What i'm wondering is, just how big are some of these drum kits and how long of arms do some of these guys have? I hear cymbals five feet to one side and toms five feet to the other side. I don't know how they run back and forth hitting them while still keeping beat with the kicks : ) Sean >
Phil Collins is a phenomenal drummer, for sure. His groove on Robert Plant's "In the Mood" is killer.
Terry Bozzio is right handed, but plays ambidextrously (sp?). In other words, he can lead with either hand. Simon Phillips does it like no one I've ever seen.
I guess if you want the proper drum orientation while listening to your system, you'll have to turn your chair around.
Tvad, know any renowned left handed drummers? Solo piano is commonly spread from the performer's perspective too, treble right, bass left. Symphonies seem to be displayed from the conductor's perspective, violins left, cellos right. In the good old days, so called full-featured preamps had channel reversal switches to flip the image 180 degrees.

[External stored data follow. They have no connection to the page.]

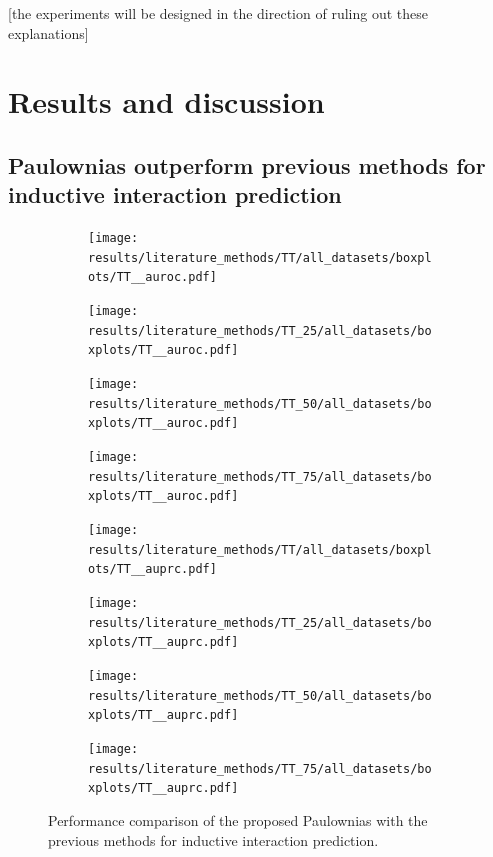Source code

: \documentclass{article}
\begin{document}
[the experiments will be designed in the direction of ruling out these explanations]

\section{Results and discussion}

\subsection{Paulownias outperform previous methods for inductive interaction prediction}

\begin{figure}
    \centering
    \begin{subfigure}{.24\textwidth}
        \texttt{[image: results/literature\_methods/TT/all\_datasets/boxplots/TT\_\_auroc.pdf]}
    \end{subfigure}
    \begin{subfigure}{.24\textwidth}
        \texttt{[image: results/literature\_methods/TT\_25/all\_datasets/boxplots/TT\_\_auroc.pdf]}
    \end{subfigure}
    \begin{subfigure}{.24\textwidth}
        \texttt{[image: results/literature\_methods/TT\_50/all\_datasets/boxplots/TT\_\_auroc.pdf]}
    \end{subfigure}
    \begin{subfigure}{.24\textwidth}
        \texttt{[image: results/literature\_methods/TT\_75/all\_datasets/boxplots/TT\_\_auroc.pdf]}
    \end{subfigure}

     \begin{subfigure}{.24\textwidth}
        \texttt{[image: results/literature\_methods/TT/all\_datasets/boxplots/TT\_\_auprc.pdf]}
    \end{subfigure}
    \begin{subfigure}{.24\textwidth}
        \texttt{[image: results/literature\_methods/TT\_25/all\_datasets/boxplots/TT\_\_auprc.pdf]}
    \end{subfigure}
    \begin{subfigure}{.24\textwidth}
        \texttt{[image: results/literature\_methods/TT\_50/all\_datasets/boxplots/TT\_\_auprc.pdf]}
    \end{subfigure}
    \begin{subfigure}{.24\textwidth}
        \texttt{[image: results/literature\_methods/TT\_75/all\_datasets/boxplots/TT\_\_auprc.pdf]}
    \end{subfigure}   
    \caption{Performance comparison of the proposed Paulownias with the previous methods for inductive interaction prediction.}
    \label{fig:literature_TT}
\end{figure}
\end{document}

Picking up on Rcprince's point where Russ leaves off, recordings like "Time Out" were recorded in the early days of stereo as a commercial sensation in reproduced sound. There was felt to be an imperative in those days to really "show" the music consumer the stereo difference - hence mixes tended to exagerate separation to the extent that instruments seemed to come from one channel or the other, with something (often the vocal if there was one) mixed to the center. Remember, a lot of the home stereos sold at that time were console types, so both channels were often located in one longish cabinet, but not with the degree of physical separtion that's usually used for individual L/R speakers. Played back on a modern system, these early stereo jazz and pop multitrack studio recordings typically display the kind of unaturally diced-up and isolated 'multi-mono' soundstage that you notice, whereas classical orchestral recordings of the same period were recorded in live performance in a concert hall from a more distant perspective, using minimal, true stereo microphone techniques.

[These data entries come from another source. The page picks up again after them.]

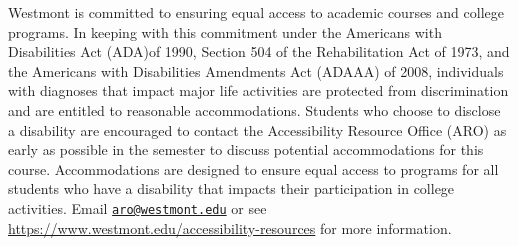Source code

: \documentclass[
  twoside]{article}
\begin{document}
Westmont is committed to ensuring equal access to academic courses and
college programs. In keeping with this commitment under the Americans
with Disabilities Act (ADA)of 1990, Section 504 of the Rehabilitation
Act of 1973, and the Americans with Disabilities Amendments Act (ADAAA)
of 2008, individuals with diagnoses that impact major life activities
are protected from discrimination and are entitled to reasonable
accommodations. Students who choose to disclose a disability are
encouraged to contact the Accessibility Resource Office (ARO) as early
as possible in the semester to discuss potential accommodations for this
course. Accommodations are designed to ensure equal access to programs
for all students who have a disability that impacts their participation
in college activities. Email
\href{mailto:aro@westmont.edu}{\nolinkurl{aro@westmont.edu}} or see
\url{https://www.westmont.edu/accessibility-resources} for more
information.
\end{document}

Given recording techniques at the time that I saw when I was young and that you can see in pictures in some of the record jackets (for example, check the LA4's Pavanne album), the recording was made in a studio, and the soundstage you hear is in all likelihood artificial. Usually there were acoustical screens (not so high as to prevent them from seeing and hearing each other) between the musicians in the studio, with the drummer generally in the back (I usually have Joe Morello's drums toward the left in my system, on at least Take Five) and the others set up as they preferred to perform the music for the recording. Each instrument was individually miked on its own track, and the screens were intended to keep the sounds of one instrument from getting through to the tracks of the other instruments. Their final placement in the soundstage on the record was really in the hands of the producer, therefore. I would also say that for rock especially and jazz, except in the case of purist recording companies such as Chesky or live recordings, today's soundstage for those genres is the same, in the hands of the producer--hell, many rock albums have tracks cut individually and blended on the console/computer, rather than the whole band performing together.